WHAT YOU WILL DO:
Copy the entire listing below line for line, leaving out the pictures.

(Collected data entries)

━━━━━━

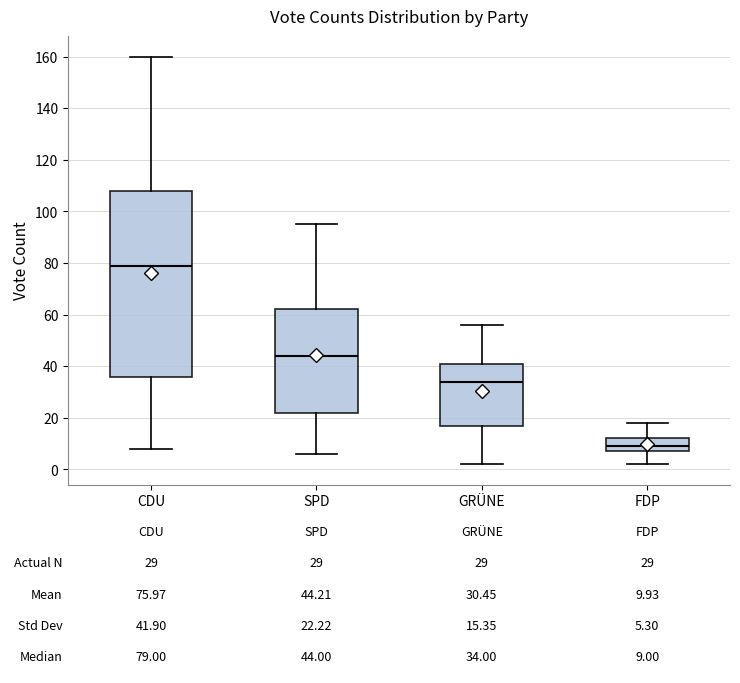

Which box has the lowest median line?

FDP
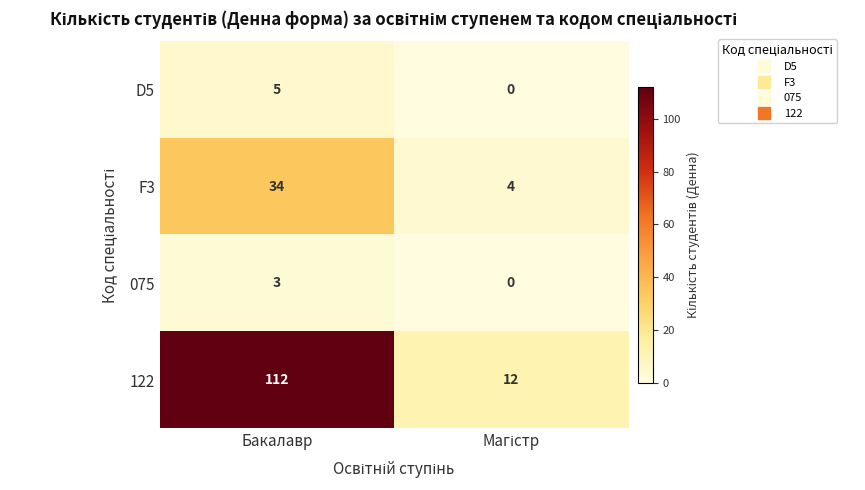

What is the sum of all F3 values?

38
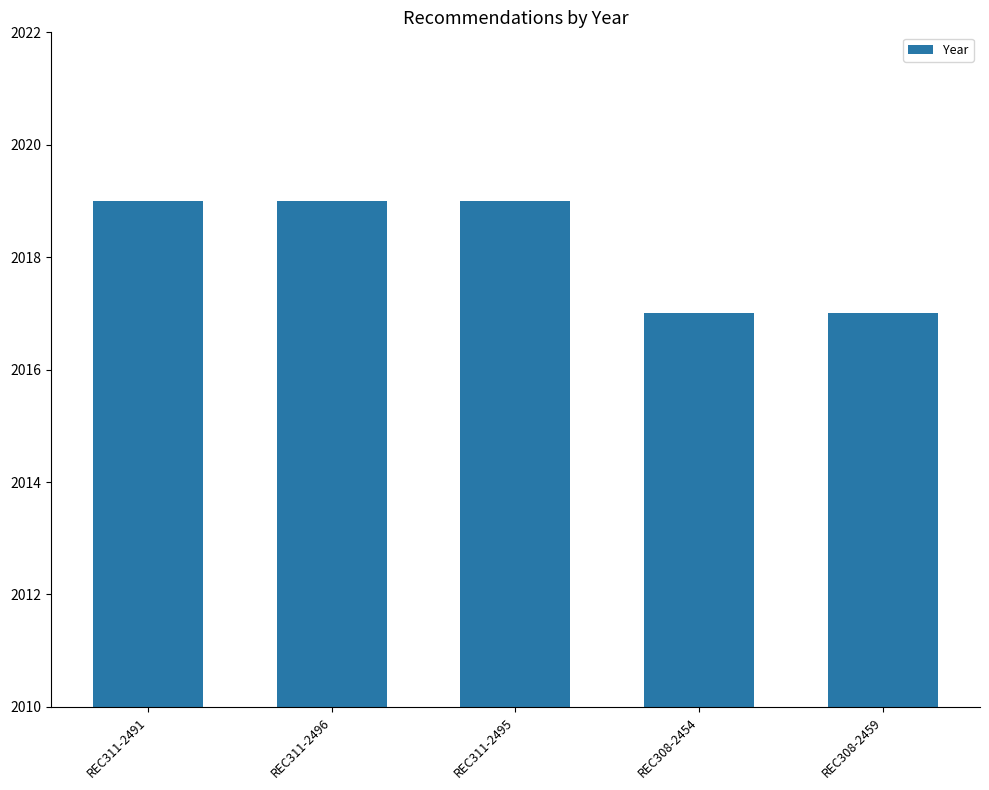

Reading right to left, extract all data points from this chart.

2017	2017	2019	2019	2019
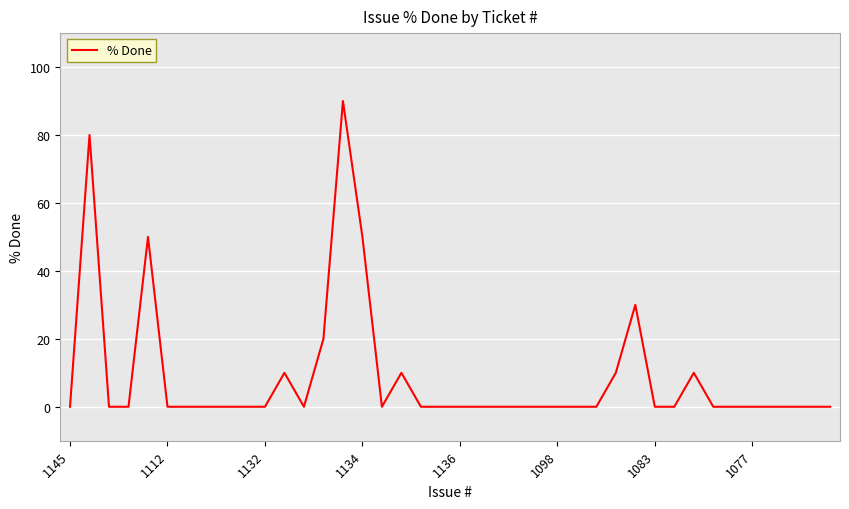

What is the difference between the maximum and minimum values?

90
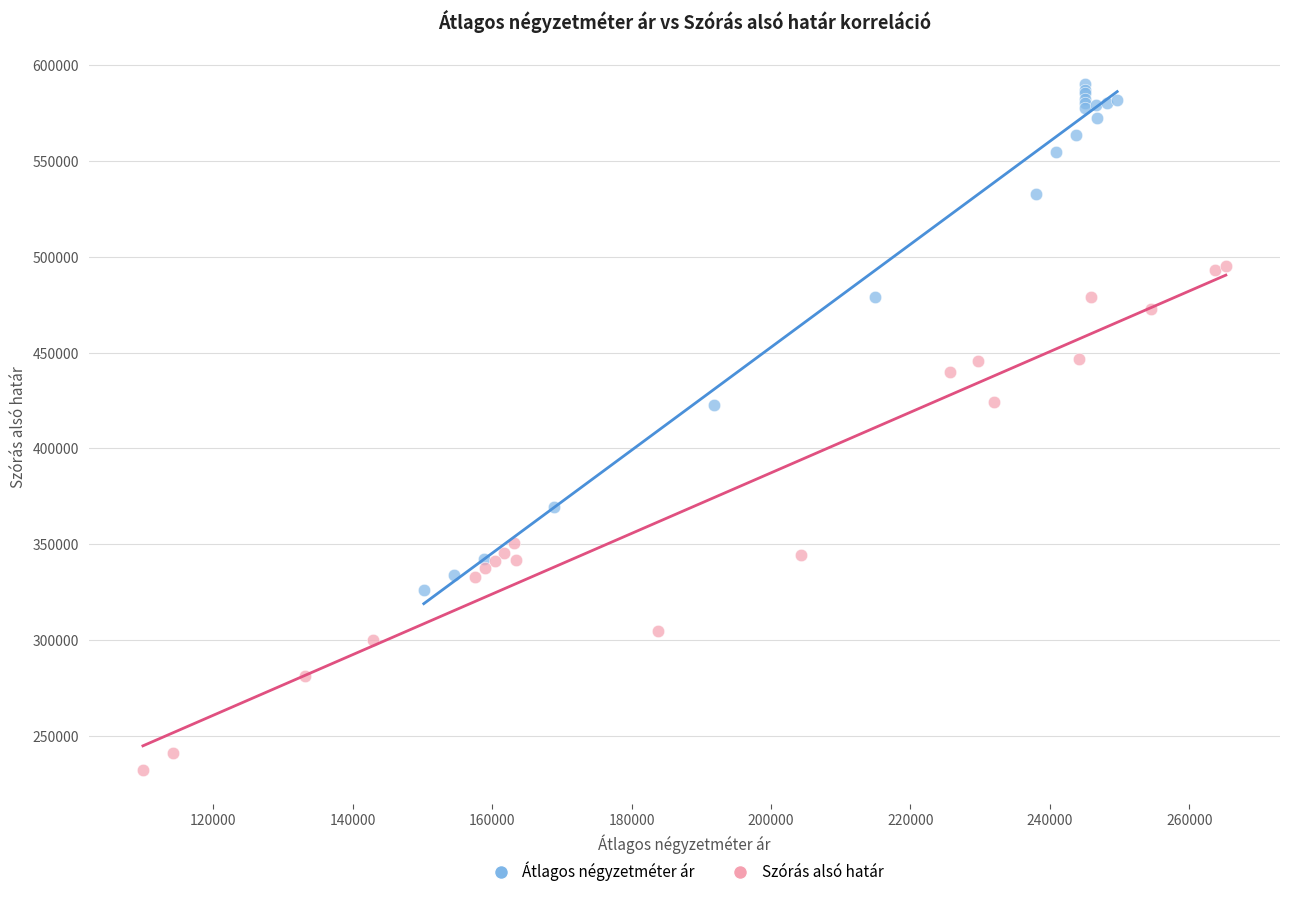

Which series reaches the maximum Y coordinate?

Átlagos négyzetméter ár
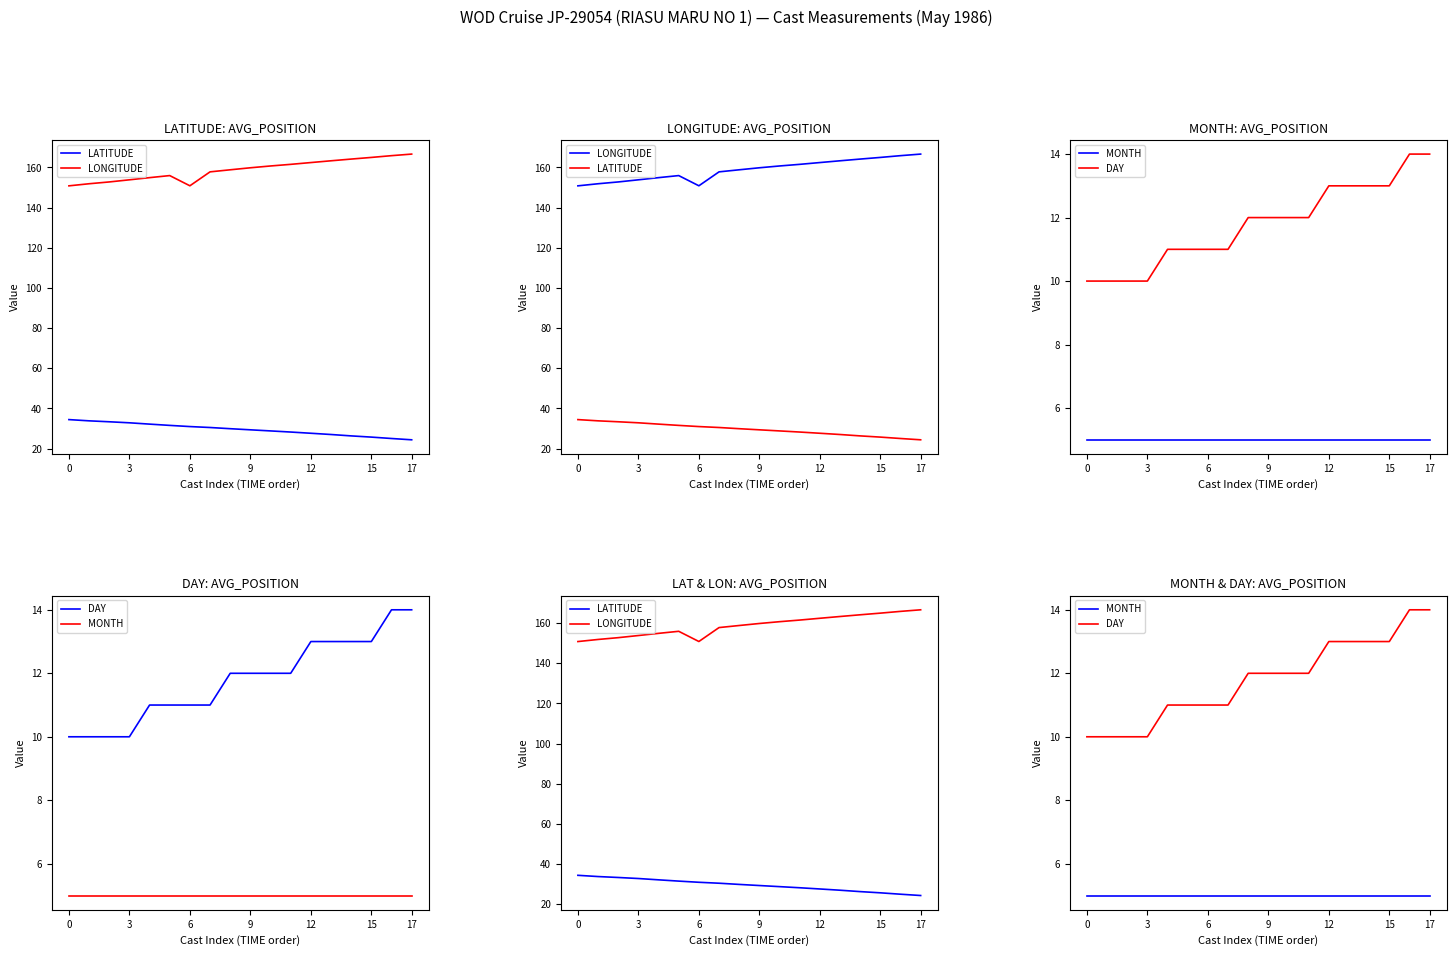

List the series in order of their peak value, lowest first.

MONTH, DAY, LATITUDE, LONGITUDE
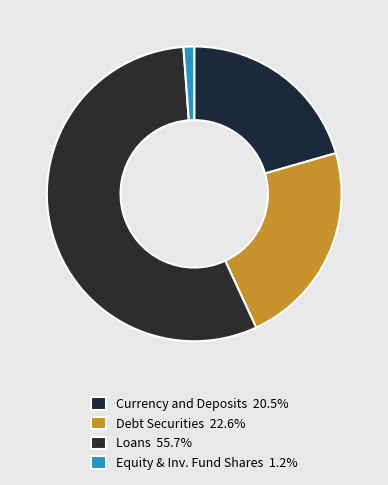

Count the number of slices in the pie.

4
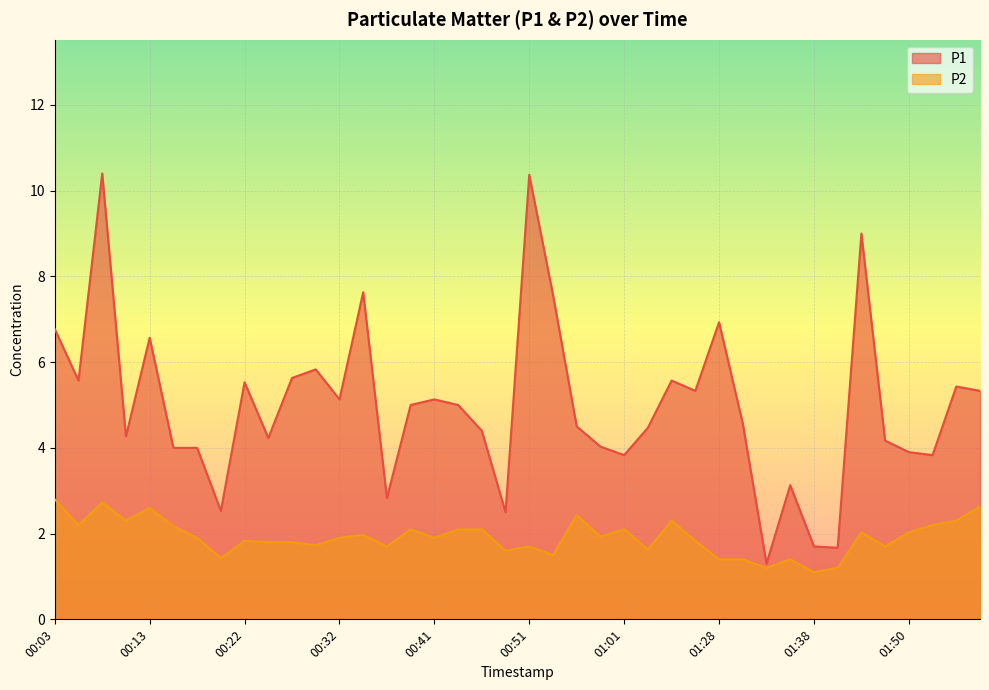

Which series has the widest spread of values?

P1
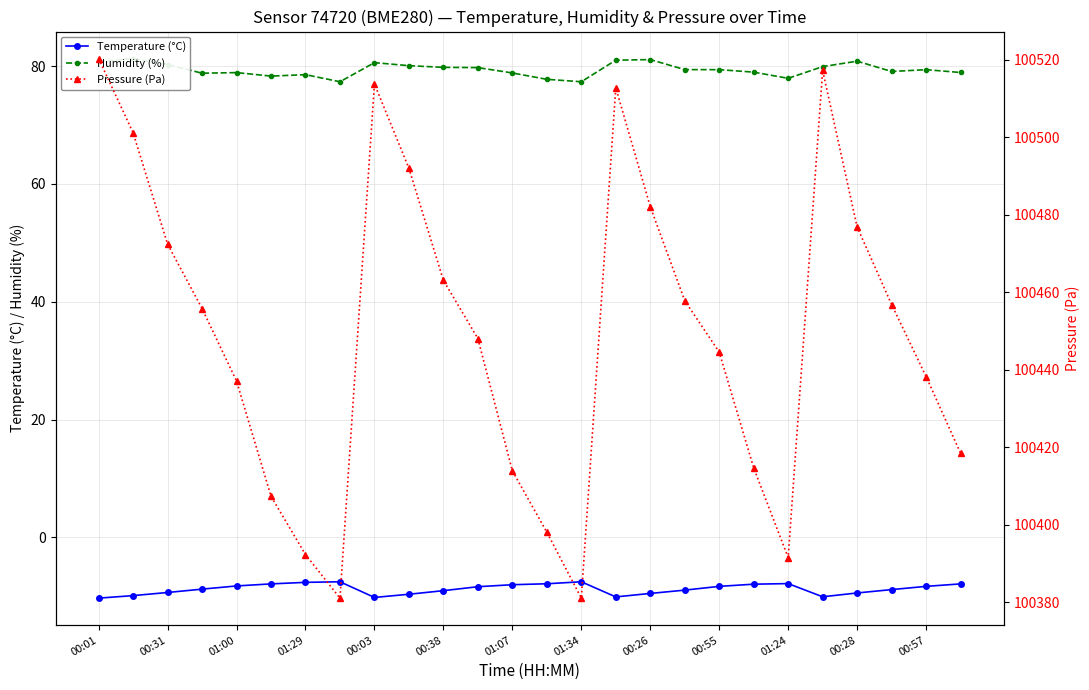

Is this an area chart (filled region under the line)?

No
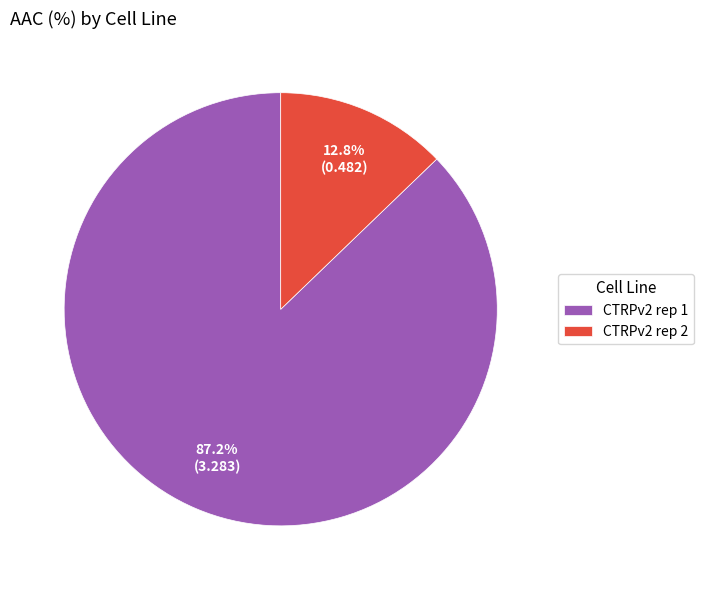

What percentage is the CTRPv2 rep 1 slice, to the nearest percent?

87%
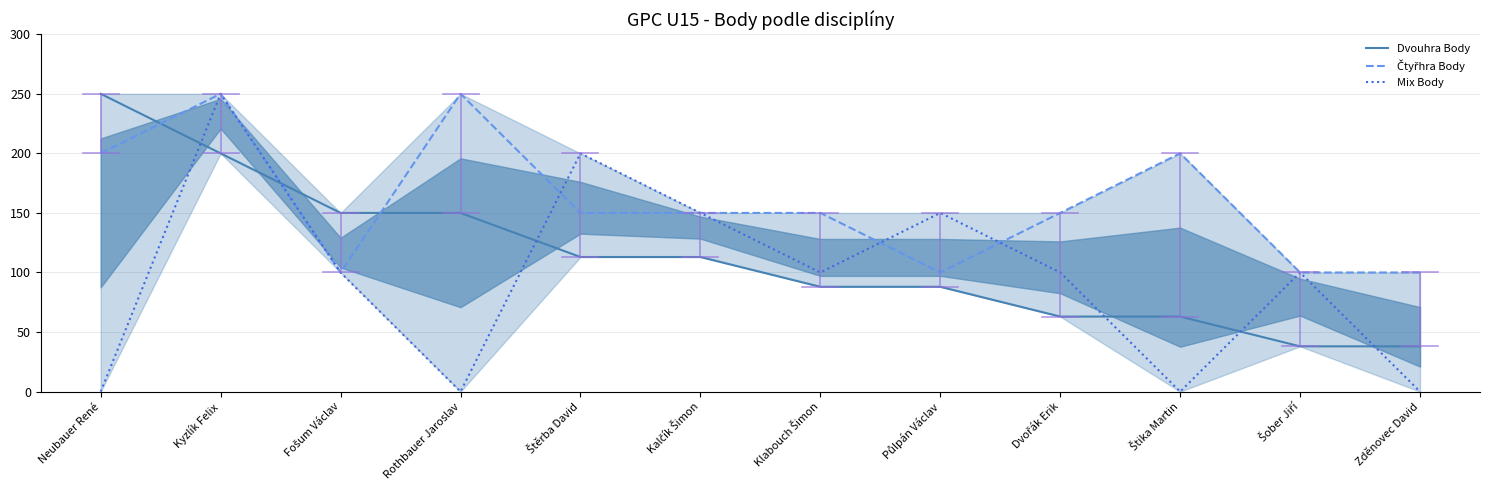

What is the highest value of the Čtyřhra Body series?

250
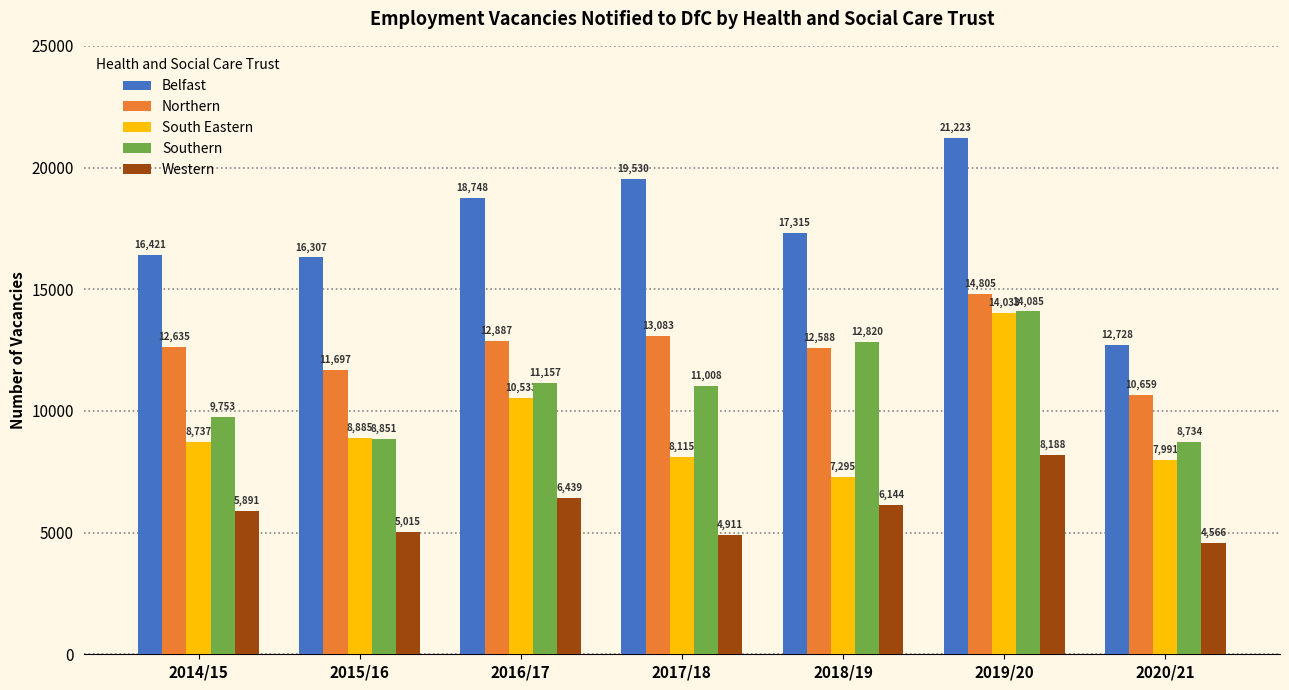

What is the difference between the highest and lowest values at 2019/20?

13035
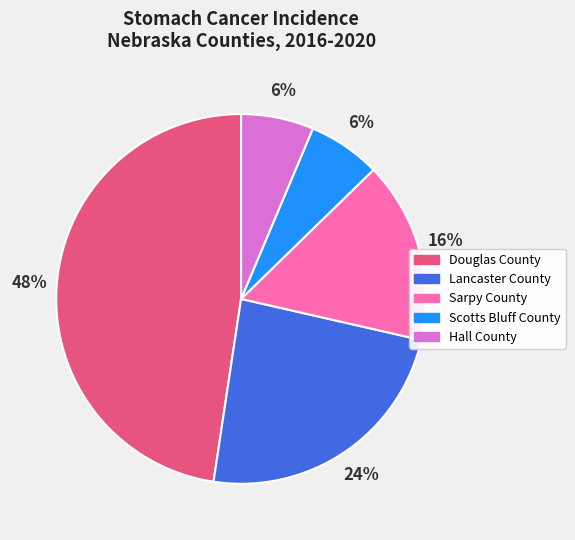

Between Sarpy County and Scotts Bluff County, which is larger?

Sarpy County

━━━━━━

WRITTEN ANSWER:
Which box has the lowest median line?

FDP

What is the sum of all F3 values?

38

Reading right to left, extract all data points from this chart.

2017	2017	2019	2019	2019

What is the difference between the maximum and minimum values?

90

Which series reaches the maximum Y coordinate?

Átlagos négyzetméter ár

List the series in order of their peak value, lowest first.

MONTH, DAY, LATITUDE, LONGITUDE

Count the number of slices in the pie.

4

Which series has the widest spread of values?

P1

Is this an area chart (filled region under the line)?

No

What percentage is the CTRPv2 rep 1 slice, to the nearest percent?

87%

What is the highest value of the Čtyřhra Body series?

250

What is the difference between the highest and lowest values at 2019/20?

13035

Between Sarpy County and Scotts Bluff County, which is larger?

Sarpy County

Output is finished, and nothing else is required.